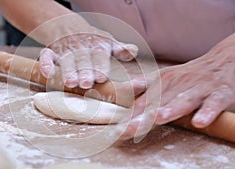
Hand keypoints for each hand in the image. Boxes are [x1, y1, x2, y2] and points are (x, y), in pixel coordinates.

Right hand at [38, 26, 137, 88]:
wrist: (68, 26)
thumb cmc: (92, 40)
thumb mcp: (109, 41)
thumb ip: (120, 49)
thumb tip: (134, 51)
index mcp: (97, 46)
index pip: (100, 57)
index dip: (100, 67)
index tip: (101, 77)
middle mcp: (81, 48)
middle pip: (83, 60)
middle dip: (85, 72)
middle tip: (86, 83)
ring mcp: (65, 50)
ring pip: (66, 60)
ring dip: (67, 71)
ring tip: (69, 82)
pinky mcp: (51, 52)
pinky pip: (46, 56)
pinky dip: (45, 64)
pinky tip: (47, 73)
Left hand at [119, 33, 234, 139]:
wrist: (222, 61)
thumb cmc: (188, 74)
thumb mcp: (163, 76)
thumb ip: (143, 85)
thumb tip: (120, 90)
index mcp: (163, 82)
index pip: (144, 103)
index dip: (130, 116)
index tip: (118, 129)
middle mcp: (178, 85)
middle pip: (160, 104)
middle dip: (144, 117)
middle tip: (129, 129)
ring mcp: (198, 89)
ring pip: (183, 101)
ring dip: (171, 109)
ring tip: (159, 118)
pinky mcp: (219, 94)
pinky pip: (213, 104)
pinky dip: (207, 112)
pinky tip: (199, 122)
───
Go through the records. Copy each line where "thumb" appears.

→ Solved problem
thumb cmc: (92, 40)
thumb mcp: (109, 41)
thumb ip: (120, 49)
thumb tip: (134, 51)
thumb cmc: (188, 74)
thumb mcp: (163, 76)
thumb ip: (143, 85)
thumb tip: (120, 90)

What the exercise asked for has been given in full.